» Task directions
The records below must be transcribed precisely and in full.

(Dataset entries)
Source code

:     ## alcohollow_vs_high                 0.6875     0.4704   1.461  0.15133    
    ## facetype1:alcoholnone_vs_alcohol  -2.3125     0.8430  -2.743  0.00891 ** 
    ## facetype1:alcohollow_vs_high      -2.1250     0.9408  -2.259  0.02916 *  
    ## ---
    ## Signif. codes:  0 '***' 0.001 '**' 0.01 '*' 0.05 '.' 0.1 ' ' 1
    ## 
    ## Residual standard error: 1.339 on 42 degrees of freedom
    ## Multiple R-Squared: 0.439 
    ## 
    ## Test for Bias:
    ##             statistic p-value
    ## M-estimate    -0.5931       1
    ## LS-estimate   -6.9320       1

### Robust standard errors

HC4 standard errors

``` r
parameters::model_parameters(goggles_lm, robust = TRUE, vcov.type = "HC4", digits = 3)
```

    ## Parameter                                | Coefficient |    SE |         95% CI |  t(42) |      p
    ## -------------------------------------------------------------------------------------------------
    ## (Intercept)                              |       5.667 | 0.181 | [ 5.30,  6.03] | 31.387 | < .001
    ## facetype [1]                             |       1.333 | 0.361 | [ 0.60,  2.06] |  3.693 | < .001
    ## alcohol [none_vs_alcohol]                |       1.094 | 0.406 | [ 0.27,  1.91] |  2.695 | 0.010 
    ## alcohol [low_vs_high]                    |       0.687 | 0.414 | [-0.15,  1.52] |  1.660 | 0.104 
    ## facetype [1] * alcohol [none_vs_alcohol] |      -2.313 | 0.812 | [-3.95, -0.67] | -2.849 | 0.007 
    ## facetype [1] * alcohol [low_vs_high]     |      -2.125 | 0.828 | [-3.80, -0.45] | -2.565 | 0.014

» Expected answer
Source code

:     ## alcohollow_vs_high                 0.6875     0.4704   1.461  0.15133    
    ## facetype1:alcoholnone_vs_alcohol  -2.3125     0.8430  -2.743  0.00891 ** 
    ## facetype1:alcohollow_vs_high      -2.1250     0.9408  -2.259  0.02916 *  
    ## ---
    ## Signif. codes:  0 '***' 0.001 '**' 0.01 '*' 0.05 '.' 0.1 ' ' 1
    ## 
    ## Residual standard error: 1.339 on 42 degrees of freedom
    ## Multiple R-Squared: 0.439 
    ## 
    ## Test for Bias:
    ##             statistic p-value
    ## M-estimate    -0.5931       1
    ## LS-estimate   -6.9320       1

### Robust standard errors

HC4 standard errors

``` r
parameters::model_parameters(goggles_lm, robust = TRUE, vcov.type = "HC4", digits = 3)
```

    ## Parameter                                | Coefficient |    SE |         95% CI |  t(42) |      p
    ## -------------------------------------------------------------------------------------------------
    ## (Intercept)                              |       5.667 | 0.181 | [ 5.30,  6.03] | 31.387 | < .001
    ## facetype [1]                             |       1.333 | 0.361 | [ 0.60,  2.06] |  3.693 | < .001
    ## alcohol [none_vs_alcohol]                |       1.094 | 0.406 | [ 0.27,  1.91] |  2.695 | 0.010 
    ## alcohol [low_vs_high]                    |       0.687 | 0.414 | [-0.15,  1.52] |  1.660 | 0.104 
    ## facetype [1] * alcohol [none_vs_alcohol] |      -2.313 | 0.812 | [-3.95, -0.67] | -2.849 | 0.007 
    ## facetype [1] * alcohol [low_vs_high]     |      -2.125 | 0.828 | [-3.80, -0.45] | -2.565 | 0.014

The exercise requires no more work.